McIntyre has written thousands of articles for 24/7 Wall St. He is an expert on corporate finance, the automotive industry, media companies and international finance. He has edited articles on national demographics, sports, personal income and travel.

His work has been quoted or mentioned in The New York Times, The Wall Street Journal, Los Angeles Times, The Washington Post, NBC News, Time, The New Yorker, HuffPost USA Today, Business Insider, Yahoo, AOL, MarketWatch, The Atlantic, Bloomberg, New York Post, Chicago Tribune, Forbes, The Guardian and many other major publications. McIntyre has been a guest on CNBC, the BBC and television and radio stations across the country.
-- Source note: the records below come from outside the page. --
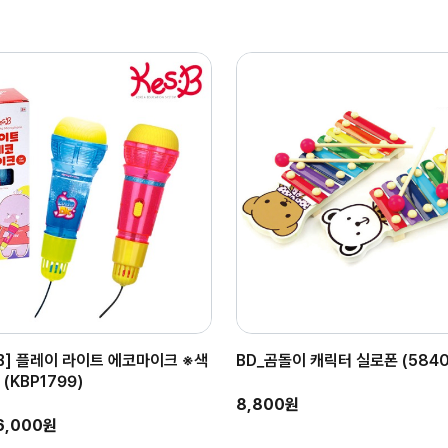
B] 플레이 라이트 에코마이크 ※색
BD_곰돌이 캐릭터 실로폰 (5840
(KBP1799)
8,800원
6,000원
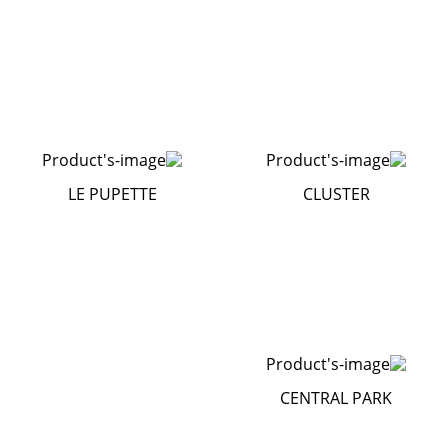
LE PUPETTE
CLUSTER
CENTRAL PARK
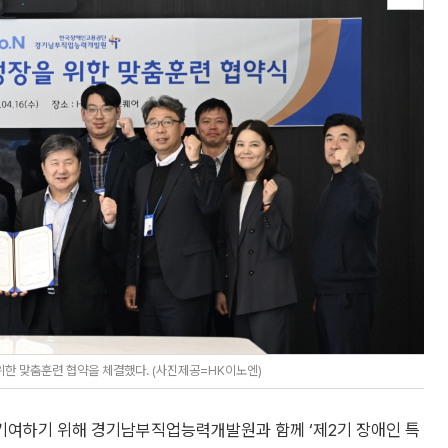
한 맞춤훈련 협약을 체결했다. (사진제공=HK이노엔)
에 기여하기 위해 경기남부직업능력개발원과 함께 ‘제2기 장애인 특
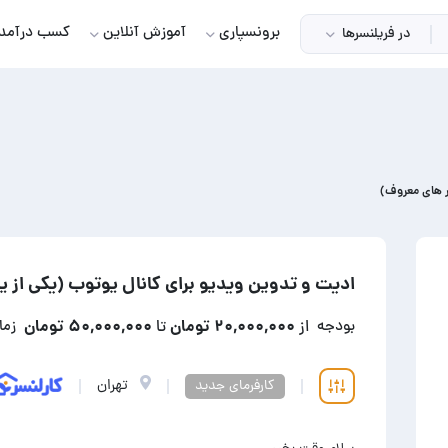
برونسپاری
آموزش آنلاین
کسب درآمد
در فریلنسرها
ر های معروف)
ادیت و تدوین ویدیو برای کانال یوتوب (یکی از ی
۲۰,۰۰۰,۰۰۰ تومان
۵۰,۰۰۰,۰۰۰ تومان
بودجه
از
تا
زما
تهران
کارفرمای جدید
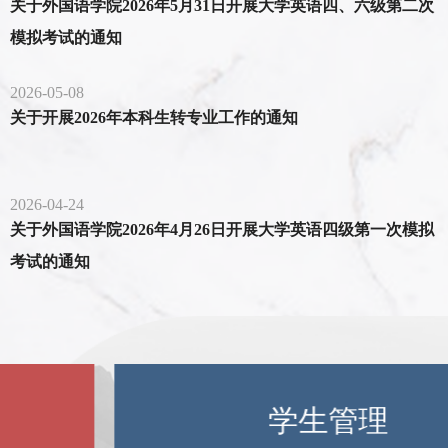
关于外国语学院2026年5月31日开展大学英语四、六级第二次
模拟考试的通知
2026-05-08
关于开展2026年本科生转专业工作的通知
2026-04-24
关于外国语学院2026年4月26日开展大学英语四级第一次模拟
考试的通知
学生管理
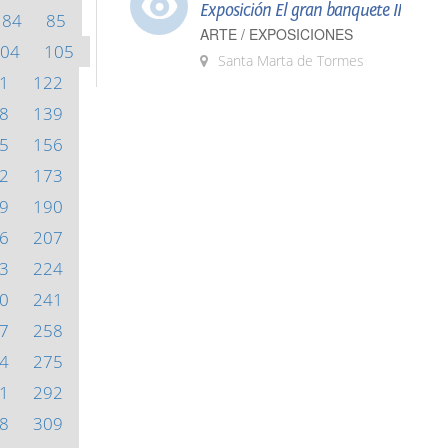
Exposición El gran banquete II
84
85
ARTE / EXPOSICIONES
04
105
Santa Marta de Tormes
1
122
8
139
5
156
2
173
9
190
6
207
3
224
0
241
7
258
4
275
1
292
8
309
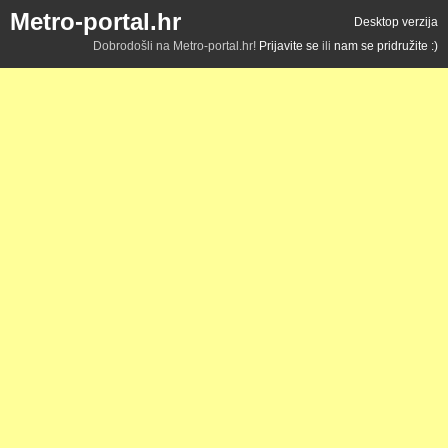
Metro-portal.hr
Desktop verzija
Dobrodošli na Metro-portal.hr!
Prijavite se
ili
nam se pridružite :)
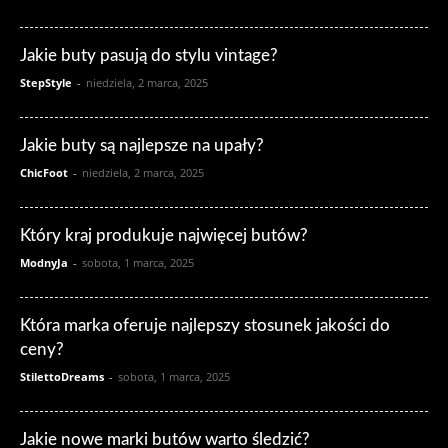
Jakie buty pasują do stylu vintage?
StepStyle
-
niedziela, 2 marca, 2025
Jakie buty są najlepsze na upały?
ChicFoot
-
niedziela, 2 marca, 2025
Który kraj produkuje najwięcej butów?
ModnyJa
-
sobota, 1 marca, 2025
Która marka oferuje najlepszy stosunek jakości do
ceny?
StilettoDreams
-
sobota, 1 marca, 2025
Jakie nowe marki butów warto śledzić?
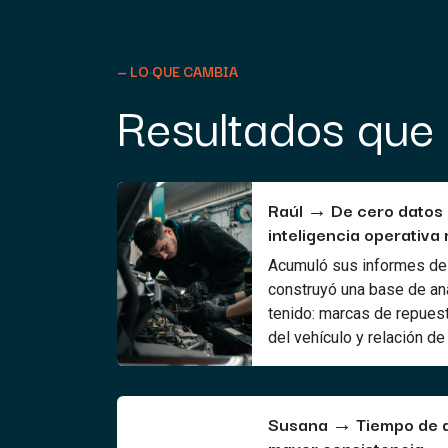
— LO QUE CAMBIA
Resultados que
Raúl → De cero datos
inteligencia operativa 
Acumuló sus informes de 
construyó una base de aná
tenido: marcas de repuest
del vehículo y relación de 
Susana → Tiempo de a
mayor consistencia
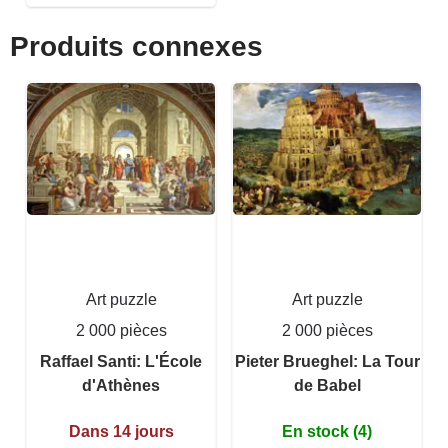
Produits connexes
Art puzzle
Art puzzle
2 000 pièces
2 000 pièces
Raffael Santi: L'École
Pieter Brueghel: La Tour
d'Athènes
de Babel
Dans 14 jours
En stock (4)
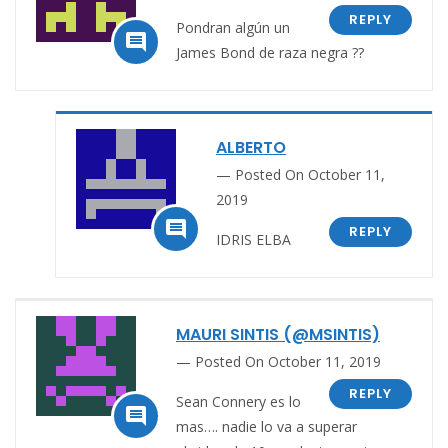
REPLY
Pondran algún un

James Bond de raza negra ??
ALBERTO
Posted On October 11,
2019

REPLY
IDRIS ELBA
MAURI SINTIS (@MSINTIS)
Posted On October 11, 2019
REPLY
Sean Connery es lo

mas…. nadie lo va a superar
A magna cum laude graduate of Harvard College, McIntyre also was president of The Harvard Advocate. Founded in 1866, the Advocate is the oldest college publication in the United States.

TheStreet.com, Comps.com and Edgar Online are some of the public companies for which McIntyre served on the board of directors. He was a Vicinity Corporation board member when the company was sold to Microsoft in 2002. He served on the audit committees of some of these companies.

McIntyre has been the CEO of FutureSource, a provider of trading terminals and news to commodities and futures traders. He was president of Switchboard, the online phone directory company. He served as chairman and CEO of On2 Technologies, the video compression company that provided video compression software for Adobe’s Flash. Google bought On2 in 2009.